India Reborn — Inaugural Edition (v1.0.0)

Whip Prohibition — Rules of Procedure, Not Constitution

The party whip is prohibited in Rajya Sabha on eight defined federal subjects through a Rules of Procedure amendment — not a constitutional amendment. This design choice is deliberate: a constitutional whip prohibition would face challenges as violating parliamentary privilege (Article 105) and potentially the basic structure under the Kihoto Hollohan (1992) [@cite_kihoto_hollohan_1992] framework. A Rules-based prohibition achieves the practical effect while avoiding the constitutional vulnerability.

On the eight listed subjects, Rajya Sabha members vote by state interest, bound by their state legislature's resolution.

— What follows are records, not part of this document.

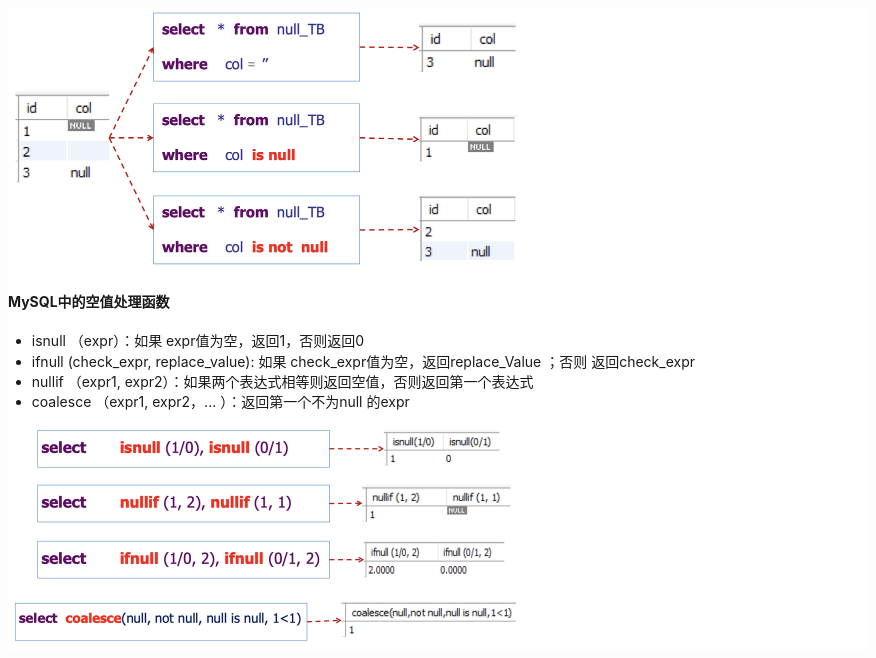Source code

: <img src="./4.SQL.assets/CleanShot 2024-03-30 at 19.14.26@2x.png" alt="CleanShot 2024-03-30 at 19.14.26@2x" style="zoom:50%;" />

#### MySQL中的空值处理函数

- isnull （expr）：如果 expr值为空，返回1，否则返回0
- ifnull (check_expr, replace_value): 如果 check_expr值为空，返回replace_Value ；否则 返回check_expr
- nullif （expr1, expr2）：如果两个表达式相等则返回空值，否则返回第一个表达式
- coalesce （expr1, expr2，... ）：返回第一个不为null 的expr

<img src="./4.SQL.assets/CleanShot 2024-03-30 at 19.15.52@2x.png" alt="CleanShot 2024-03-30 at 19.15.52@2x" style="zoom:50%;" />
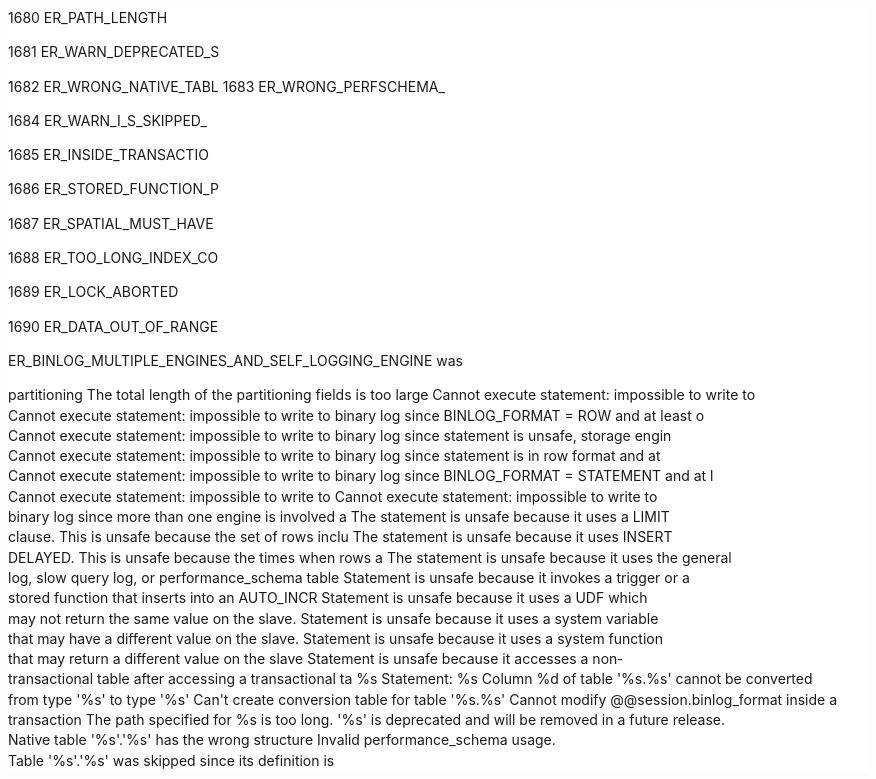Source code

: ­1680 ER_PATH_LENGTH

­1681 ER_WARN_DEPRECATED_S

­1682 ER_WRONG_NATIVE_TABL
­1683 ER_WRONG_PERFSCHEMA_

­1684 ER_WARN_I_S_SKIPPED_

­1685 ER_INSIDE_TRANSACTIO

­1686 ER_STORED_FUNCTION_P

­1687 ER_SPATIAL_MUST_HAVE

­1688 ER_TOO_LONG_INDEX_CO

­1689 ER_LOCK_ABORTED

­1690 ER_DATA_OUT_OF_RANGE

ER_BINLOG_MULTIPLE_ENGINES_AND_SELF_LOGGING_ENGINE was

partitioning
The total length of the partitioning fields is too large
Cannot execute statement: impossible to write to
Cannot execute statement: impossible to write to
binary log since BINLOG_FORMAT = ROW and at
least o
Cannot execute statement: impossible to write to
binary log since statement is unsafe, storage engin
Cannot execute statement: impossible to write to
binary log since statement is in row format and at
Cannot execute statement: impossible to write to
binary log since BINLOG_FORMAT =
STATEMENT and at l
Cannot execute statement: impossible to write to
Cannot execute statement: impossible to write to
binary log since more than one engine is involved a
The statement is unsafe because it uses a LIMIT
clause. This is unsafe because the set of rows inclu
The statement is unsafe because it uses INSERT
DELAYED. This is unsafe because the times when
rows a
The statement is unsafe because it uses the general
log, slow query log, or performance_schema table
Statement is unsafe because it invokes a trigger or a
stored function that inserts into an AUTO_INCR
Statement is unsafe because it uses a UDF which
may not return the same value on the slave.
Statement is unsafe because it uses a system variable
that may have a different value on the slave.
Statement is unsafe because it uses a system function
that may return a different value on the slave
Statement is unsafe because it accesses a non­
transactional table after accessing a transactional ta
%s Statement: %s
Column %d of table '%s.%s' cannot be converted
from type '%s' to type '%s'
Can't create conversion table for table '%s.%s'
Cannot modify @@session.binlog_format inside a
transaction
The path specified for %s is too long.
'%s' is deprecated and will be removed in a future
release.
Native table '%s'.'%s' has the wrong structure
Invalid performance_schema usage.
Table '%s'.'%s' was skipped since its definition is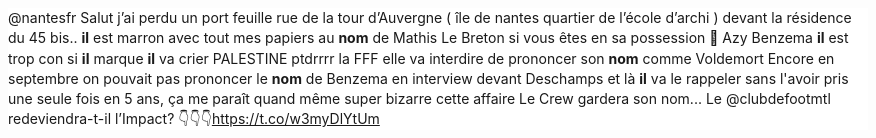 @nantesfr Salut j’ai perdu un port feuille rue de la tour d’Auvergne ( île de nantes quartier de l’école d’archi ) devant la résidence du 45 bis.. **il** est marron avec tout mes papiers au **nom** de Mathis Le Breton si vous êtes en sa possession 🙏
Azy Benzema **il** est trop con si **il** marque **il** va crier PALESTINE ptdrrrr la FFF elle va interdire de prononcer son **nom** comme Voldemort
Encore en septembre on pouvait pas prononcer le **nom** de Benzema en interview devant Deschamps et là **il** va le rappeler sans l'avoir pris une seule fois en 5 ans, ça me paraît quand même super bizarre cette affaire
Le Crew gardera son nom... Le @clubdefootmtl redeviendra-t-il l’Impact? 👇👇👇https://t.co/w3myDlYtUm
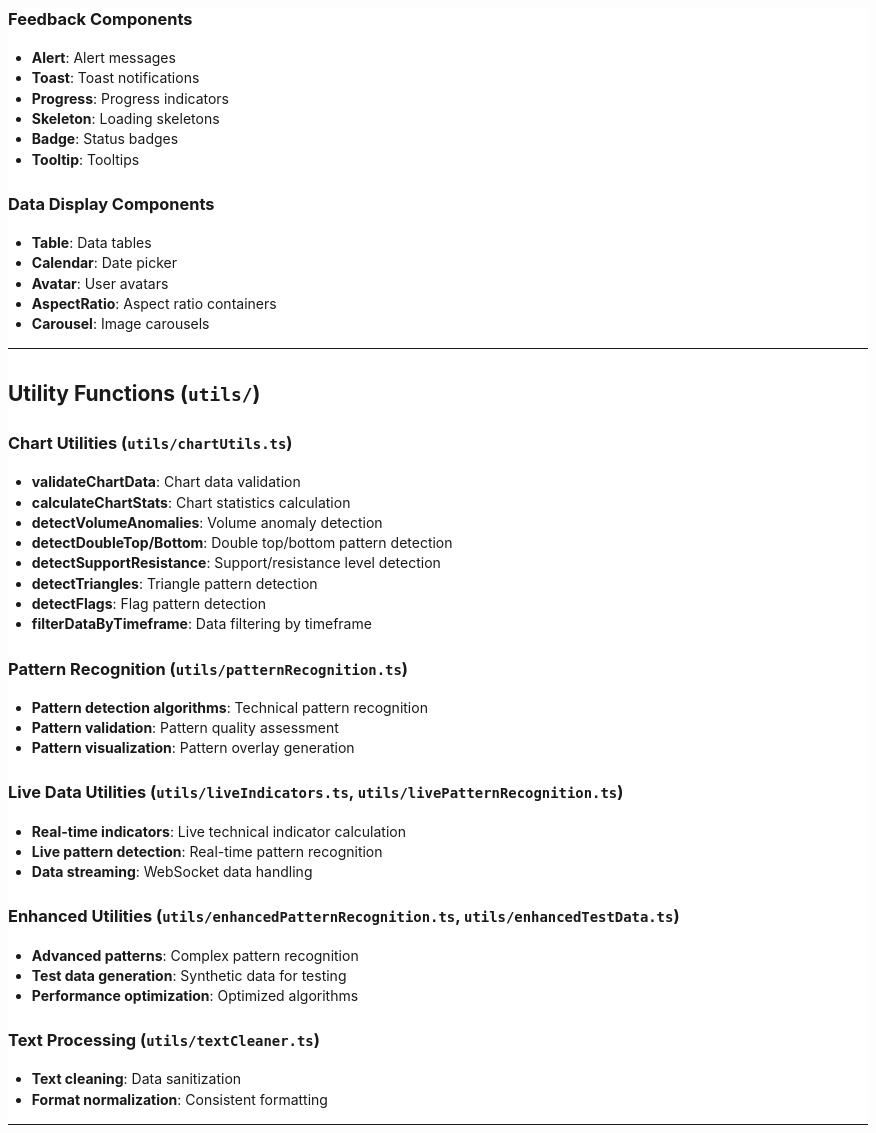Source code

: ### Feedback Components
- **Alert**: Alert messages
- **Toast**: Toast notifications
- **Progress**: Progress indicators
- **Skeleton**: Loading skeletons
- **Badge**: Status badges
- **Tooltip**: Tooltips

### Data Display Components
- **Table**: Data tables
- **Calendar**: Date picker
- **Avatar**: User avatars
- **AspectRatio**: Aspect ratio containers
- **Carousel**: Image carousels

---

## Utility Functions (`utils/`)

### Chart Utilities (`utils/chartUtils.ts`)
- **validateChartData**: Chart data validation
- **calculateChartStats**: Chart statistics calculation
- **detectVolumeAnomalies**: Volume anomaly detection
- **detectDoubleTop/Bottom**: Double top/bottom pattern detection
- **detectSupportResistance**: Support/resistance level detection
- **detectTriangles**: Triangle pattern detection
- **detectFlags**: Flag pattern detection
- **filterDataByTimeframe**: Data filtering by timeframe

### Pattern Recognition (`utils/patternRecognition.ts`)
- **Pattern detection algorithms**: Technical pattern recognition
- **Pattern validation**: Pattern quality assessment
- **Pattern visualization**: Pattern overlay generation

### Live Data Utilities (`utils/liveIndicators.ts`, `utils/livePatternRecognition.ts`)
- **Real-time indicators**: Live technical indicator calculation
- **Live pattern detection**: Real-time pattern recognition
- **Data streaming**: WebSocket data handling

### Enhanced Utilities (`utils/enhancedPatternRecognition.ts`, `utils/enhancedTestData.ts`)
- **Advanced patterns**: Complex pattern recognition
- **Test data generation**: Synthetic data for testing
- **Performance optimization**: Optimized algorithms

### Text Processing (`utils/textCleaner.ts`)
- **Text cleaning**: Data sanitization
- **Format normalization**: Consistent formatting

---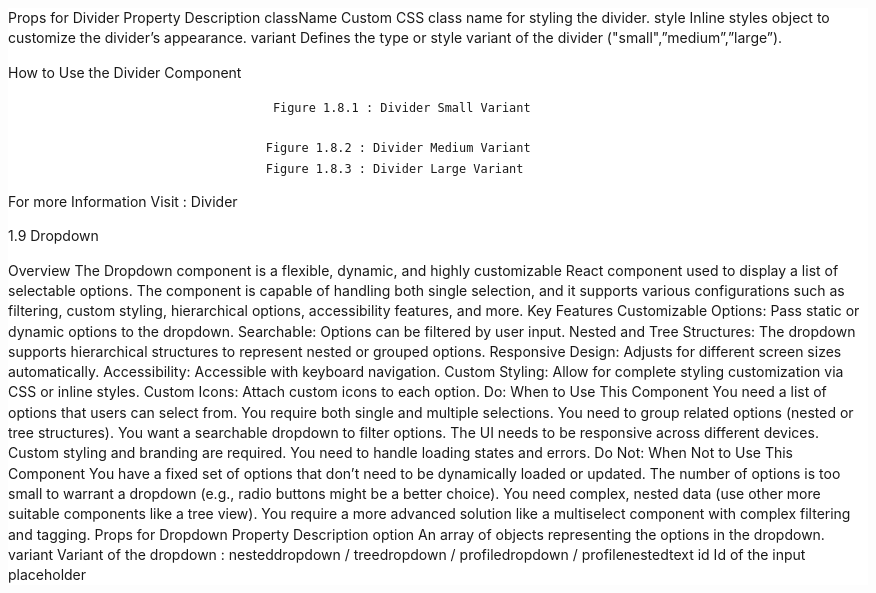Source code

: Props for Divider 
Property
Description
className
Custom CSS class name for styling the divider.
style
Inline styles object to customize the divider’s appearance.
variant
Defines the type or style variant of the divider ("small",”medium”,”large”).


How to Use the Divider Component
  <Divider
    className=""
    style={{}}
    variant="small"
  />


                                         Figure 1.8.1 : Divider Small Variant 

                                        Figure 1.8.2 : Divider Medium Variant 
                                        Figure 1.8.3 : Divider Large Variant 


For more Information Visit : Divider

1.9 Dropdown

Overview
The Dropdown component is a flexible, dynamic, and highly customizable React component used to display a list of selectable options. The component is capable of handling both single selection, and it supports various configurations such as filtering, custom styling, hierarchical options, accessibility features, and more.
Key Features
Customizable Options: Pass static or dynamic options to the dropdown.
Searchable: Options can be filtered by user input.
Nested and Tree Structures: The dropdown supports hierarchical structures to represent nested or grouped options.
Responsive Design: Adjusts for different screen sizes automatically.
Accessibility: Accessible with keyboard navigation.
Custom Styling: Allow for complete styling customization via CSS or inline styles.
Custom Icons: Attach custom icons to each option.
Do: When to Use This Component
You need a list of options that users can select from.
You require both single and multiple selections.
You need to group related options (nested or tree structures).
You want a searchable dropdown to filter options.
The UI needs to be responsive across different devices.
Custom styling and branding are required.
You need to handle loading states and errors.
Do Not: When Not to Use This Component
You have a fixed set of options that don’t need to be dynamically loaded or updated.
The number of options is too small to warrant a dropdown (e.g., radio buttons might be a better choice).
You need complex, nested data (use other more suitable components like a tree view).
You require a more advanced solution like a multiselect component with complex filtering and tagging.
Props for Dropdown
Property
Description
option
An array of objects representing the options in the dropdown.
variant
Variant of the dropdown : nesteddropdown / treedropdown / profiledropdown / profilenestedtext
id
Id of the input
placeholder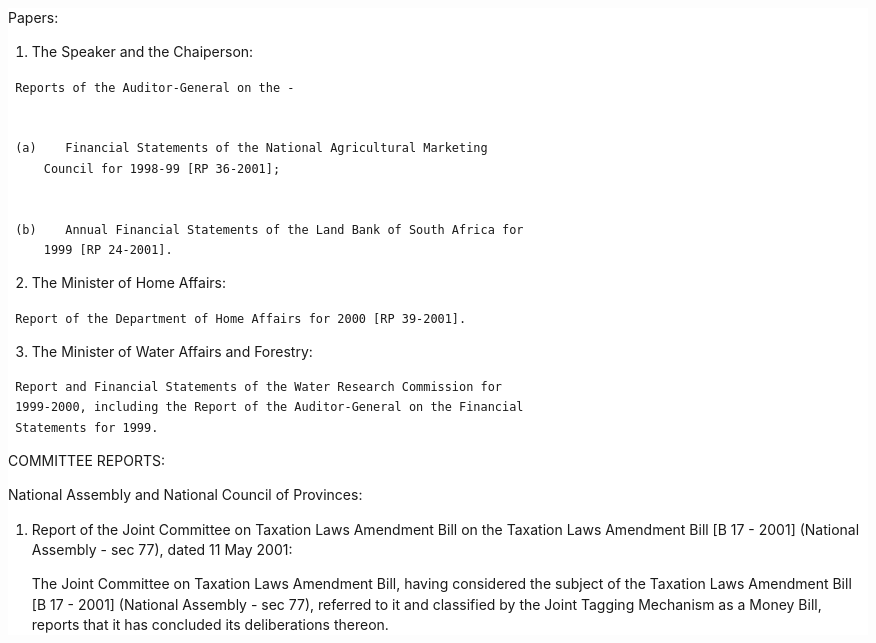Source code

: Papers:

1.    The Speaker and the Chaiperson:


     Reports of the Auditor-General on the -


     (a)    Financial Statements of the National Agricultural Marketing
         Council for 1998-99 [RP 36-2001];


     (b)    Annual Financial Statements of the Land Bank of South Africa for
         1999 [RP 24-2001].

2.    The Minister of Home Affairs:


     Report of the Department of Home Affairs for 2000 [RP 39-2001].

3.    The Minister of Water Affairs and Forestry:


     Report and Financial Statements of the Water Research Commission for
     1999-2000, including the Report of the Auditor-General on the Financial
     Statements for 1999.
COMMITTEE REPORTS:

National Assembly and National Council of Provinces:

1.    Report of the Joint Committee on Taxation Laws Amendment Bill on the
     Taxation Laws Amendment Bill [B 17 - 2001] (National Assembly - sec
     77), dated 11 May 2001:


         The Joint Committee on Taxation Laws Amendment Bill, having
         considered the subject of the Taxation Laws Amendment Bill [B 17 -
         2001] (National Assembly - sec 77), referred to it and classified
         by the Joint Tagging Mechanism as a Money Bill, reports that it
         has concluded its deliberations thereon.


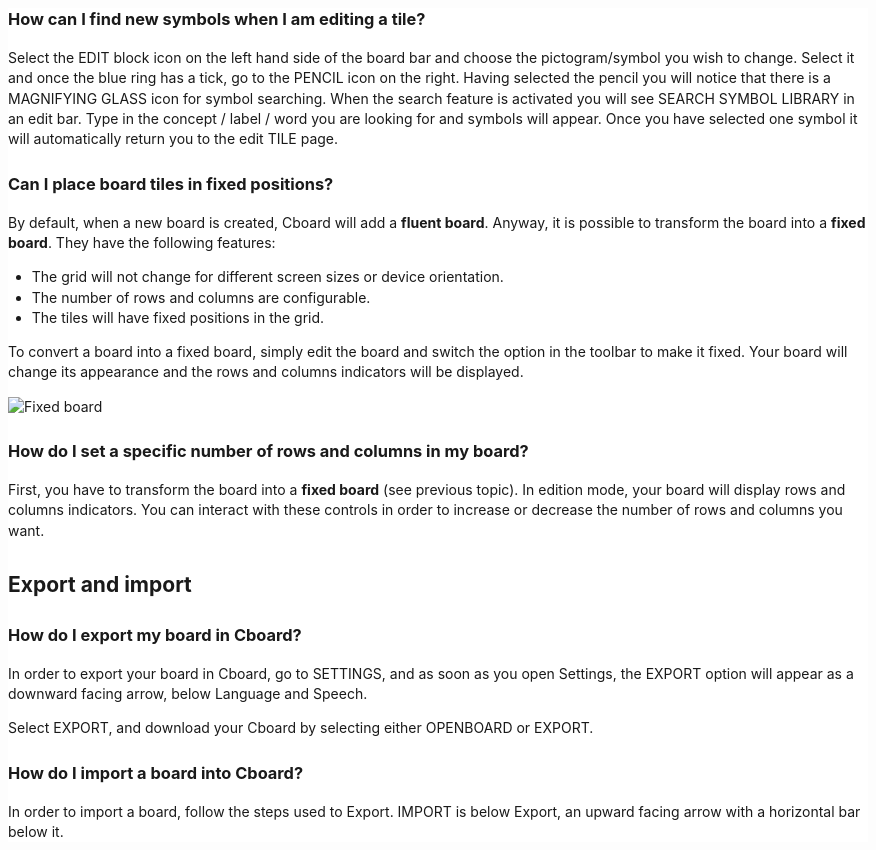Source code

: ### <a name='FindSymbols'></a>How can I find new symbols when I am editing a tile?

Select the EDIT block icon on the left hand side of the board bar and choose the pictogram/symbol you wish to change. Select it and once the blue ring has a tick, go to the PENCIL icon on the right. Having selected the pencil you will notice that there is a MAGNIFYING GLASS icon for symbol searching. When the search feature is activated you will see SEARCH SYMBOL LIBRARY in an edit bar. Type in the concept / label / word you are looking for and symbols will appear. Once you have selected one symbol it will automatically return you to the edit TILE page.

<div><iframe width="420" height="315" src="https://www.youtube.com/embed/-8OXT3b4Flk" frameborder="0" allowfullscreen></iframe></div>

### <a name='FixedBoards'></a>Can I place board tiles in fixed positions?

By default, when a new board is created, Cboard will add a **fluent board**. Anyway, it is possible to transform the board into a **fixed board**. They have the following features:

- The grid will not change for different screen sizes or device orientation.
- The number of rows and columns are configurable.
- The tiles will have fixed positions in the grid.

To convert a board into a fixed board, simply edit the board and switch the option in the toolbar to make it fixed. Your board will change its appearance and the rows and columns indicators will be displayed.

![Fixed board](/images/help/fixedBoard.png 'Fixed board')

### <a name='FixedRows'></a>How do I set a specific number of rows and columns in my board?

First, you have to transform the board into a **fixed board** (see previous topic). In edition mode, your board will display rows and columns indicators. You can interact with these controls in order to increase or decrease the number of rows and columns you want.

<div><iframe width="420" height="315" src="https://www.youtube.com/embed/XEAz85zrZ70" frameborder="0" allowfullscreen></iframe></div>

## <a name='Exportandimport'></a>Export and import

### <a name='HowdoIexportmyboardinCboard'></a>How do I export my board in Cboard?

In order to export your board in Cboard, go to SETTINGS, and as soon as you open Settings, the EXPORT option will appear as a downward facing arrow, below Language and Speech.

Select EXPORT, and download your Cboard by selecting either OPENBOARD or EXPORT.

### <a name='HowdoIimportaboardintoCboard'></a>How do I import a board into Cboard?

In order to import a board, follow the steps used to Export. IMPORT is below Export, an upward facing arrow with a horizontal bar below it.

The eight subjects: (1) inter-state river water allocation; (2) Finance Commission devolution formula; (3) natural resource allocation between states; (4) state boundary changes and new state creation; (5) central scheme mandatory state contribution requirements; (6) President's Rule declarations; (7) constitutional amendments affecting Articles 1–4; (8) national disaster resource allocation.

Trade-off accepted. Rule-based prohibition is reversible by simple Rajya Sabha majority. The defence is institutional: a 10–15 year window allows federal voting culture to develop, after which reversal becomes politically costly even without constitutional mandate. Language policy is deliberately excluded from mandatory prohibition — moved to opt-in mechanism — to avoid constitutionally hardening North–South language conflicts.